# SUPPLIED TEXT

When someone searches "dentist near me," Google AI Overviews often generates a written summary at the top of the results page that names a small number of practices, describes what they offer, and answers follow-up questions like "which dentist takes new patients" or "which office is open Saturdays." That summary box sits above the traditional map pack, so it becomes the first thing a searcher reads before they ever see a list of pins on a map. Practices that don't feed clear, consistent information into Google's local data end up left out of that first answer.
What AI Overviews now show for local dental searches
AI Overviews for dental searches pulls together business details, review content, and website information to write a short paragraph that recommends specific practices by name. Instead of ten blue links, the searcher sees a generated answer that might mention two or three dentists along with a phrase about their hours, specialties, or patient reviews. If a practice isn't part of that answer, many searchers never scroll far enough to find it.
This changes the competitive landscape for general dentistry. A practice used to compete for a spot in the top three map pack listings. Now it also competes to be one of the names mentioned in a paragraph that Google writes on the fly. Winning that mention depends on how clearly a practice's information is structured and how consistently it appears across the sources Google draws from.
How the summary box pushes the map pack down the page
The map pack, the block of three local business listings with a map that has anchored local search for years, now appears further down the page because the AI-generated summary sits above it. Searchers who get a satisfying answer from the summary may never scroll to the map pack at all, which means a strong map pack ranking no longer guarantees visibility the way it once did.
For a general dentistry practice, this shift means ranking well on the map is still useful, but it's no longer the finish line. A practice can hold a strong map position and still miss out on new-patient calls if the AI summary above it names competitors instead. The practical goal becomes showing up in both places: the traditional map pack and the generated summary text.
Which practice signals feed the local answer
Google AI Overviews draws its dental practice descriptions from a mix of sources: the Google Business Profile, the practice website, patient reviews, and third-party directories like insurance-provider listings or dental association pages. When these sources agree on basic facts, such as the services offered, accepted insurance, and hours, Google can confidently include that practice in its summary. When sources conflict or go outdated, Google is more likely to skip that practice in favor of one with cleaner data.
Reviews carry particular weight because they often contain the specific language patients search for, like "gentle with kids," "same-day crowns," or "no wait time." A practice with a steady stream of recent reviews that mention services and patient experience gives Google more material to work with than a practice with a handful of old, generic reviews. Practices should treat their review content as part of their local search presence, not just as reputation management.
Why your Google Business Profile still carries weight
A Google Business Profile, the free listing that controls how a business appears on Google Maps and in local search results, remains one of the strongest inputs into both the map pack and the AI Overview summary. Categories, services listed, business hours, and attributes like "accepts new patients" or "wheelchair accessible" all feed directly into what Google can say about a practice with confidence.

# EXERCISE 1
Print the passage of the article on AI Overviews for dental searches starting at "Which practice signals" and ending at "with cleaner data.".
# EXERCISE 2
Carry on the article about Google AI Overviews in local dental search, picking up after its final sentence.

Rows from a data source
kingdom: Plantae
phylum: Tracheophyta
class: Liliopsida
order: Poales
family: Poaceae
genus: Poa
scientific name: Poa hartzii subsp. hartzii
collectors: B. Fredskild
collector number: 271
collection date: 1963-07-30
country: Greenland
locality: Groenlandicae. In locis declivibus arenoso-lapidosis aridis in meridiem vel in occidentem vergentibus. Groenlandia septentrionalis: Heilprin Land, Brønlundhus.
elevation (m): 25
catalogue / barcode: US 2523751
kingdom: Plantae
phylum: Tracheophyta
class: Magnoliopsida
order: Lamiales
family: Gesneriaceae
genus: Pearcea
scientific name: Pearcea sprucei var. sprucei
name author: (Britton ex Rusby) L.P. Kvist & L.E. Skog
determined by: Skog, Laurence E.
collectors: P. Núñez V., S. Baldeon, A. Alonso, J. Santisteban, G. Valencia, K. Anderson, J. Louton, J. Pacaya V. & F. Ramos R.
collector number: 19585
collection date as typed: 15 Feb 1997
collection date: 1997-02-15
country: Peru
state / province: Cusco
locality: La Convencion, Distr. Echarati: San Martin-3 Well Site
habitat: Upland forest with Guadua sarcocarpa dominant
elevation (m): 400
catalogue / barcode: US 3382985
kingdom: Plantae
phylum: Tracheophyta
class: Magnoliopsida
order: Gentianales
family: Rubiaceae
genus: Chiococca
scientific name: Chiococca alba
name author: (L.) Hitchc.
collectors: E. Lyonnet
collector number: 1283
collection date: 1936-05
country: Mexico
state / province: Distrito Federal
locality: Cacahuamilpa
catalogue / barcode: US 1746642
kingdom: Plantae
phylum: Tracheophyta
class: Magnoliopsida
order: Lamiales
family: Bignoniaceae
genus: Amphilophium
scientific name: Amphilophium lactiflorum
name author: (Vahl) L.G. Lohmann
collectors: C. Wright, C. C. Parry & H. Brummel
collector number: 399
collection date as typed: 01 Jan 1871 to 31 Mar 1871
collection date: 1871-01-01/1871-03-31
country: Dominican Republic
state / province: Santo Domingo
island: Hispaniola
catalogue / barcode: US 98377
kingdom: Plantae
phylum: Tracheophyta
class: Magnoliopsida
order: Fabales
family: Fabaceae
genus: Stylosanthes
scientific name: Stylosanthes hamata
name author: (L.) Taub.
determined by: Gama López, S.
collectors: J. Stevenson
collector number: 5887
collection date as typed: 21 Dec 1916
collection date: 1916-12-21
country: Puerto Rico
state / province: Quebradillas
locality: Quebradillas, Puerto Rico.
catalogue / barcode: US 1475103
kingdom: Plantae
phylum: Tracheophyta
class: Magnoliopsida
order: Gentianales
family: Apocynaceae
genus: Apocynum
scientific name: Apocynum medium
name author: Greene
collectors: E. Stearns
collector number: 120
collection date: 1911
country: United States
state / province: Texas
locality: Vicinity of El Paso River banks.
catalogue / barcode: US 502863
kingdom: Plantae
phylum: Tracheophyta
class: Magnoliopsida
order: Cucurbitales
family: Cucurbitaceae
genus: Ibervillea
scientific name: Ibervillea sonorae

# RESPONSE AREA 1
Which practice signals feed the local answer
Google AI Overviews draws its dental practice descriptions from a mix of sources: the Google Business Profile, the practice website, patient reviews, and third-party directories like insurance-provider listings or dental association pages. When these sources agree on basic facts, such as the services offered, accepted insurance, and hours, Google can confidently include that practice in its summary. When sources conflict or go outdated, Google is more likely to skip that practice in favor of one with cleaner data.

# RESPONSE AREA 2
A profile that lists "General Dentistry" as the primary category, keeps services current, and includes accurate hours gives Google specific details to pull into a generated answer. A profile with a vague category, missing services, or outdated hours gives Google little to work with, which makes it harder for that practice to be named even if it would otherwise be a good match for the search. Keeping this profile detailed and current is still one of the most direct ways to influence what the AI summary says.
Local details worth keeping current
Several details determine whether a general dentistry practice shows up by name in an AI-generated local answer, and letting any of them go stale reduces the chance of inclusion. These are the fields worth checking on a regular basis rather than setting once and forgetting.
- Hours and holiday closures: Outdated hours are one of the fastest ways to fall out of a generated answer, since Google prioritizes practices it can confidently describe as currently open.
- Services and specialties: List the specific services offered, such as pediatric care, emergency visits, or cosmetic dentistry, so Google has concrete details to match against a searcher's question.
- Insurance and payment information: Searchers frequently ask about accepted insurance, and practices that state this clearly give Google a direct fact to cite.
- Recent, detailed reviews: Encourage patients to mention specific services or experiences in reviews, since generic star ratings alone give Google little language to draw from.
- Consistent business name, address, and phone number: Any mismatch between the website, the Google Business Profile, and directory listings can cause Google to treat a practice's information as unreliable.
Reviewing these fields regularly, especially after any change in hours, staff, or services, keeps a practice's local data trustworthy enough for Google to cite it confidently.
What a lost patient search actually looks like
Picture a new resident in town opening an AI assistant on their phone and typing, "I need a dentist near me who takes new patients and does same-day crowns." The assistant doesn't return a list of links. It answers in a sentence or two, naming one practice specifically, mentioning that it accepts new patients and offers same-day crowns, and suggesting the person call to book.
If that named practice isn't yours, the patient may never see your name at all, even if your office is closer, has shorter wait times, or takes their insurance. They call the practice the AI mentioned, book an appointment, and the search ends there. That's the new reality for "dentist near me" searches: the competition isn't just for a spot on the map, it's for the sentence an AI assistant chooses to say out loud.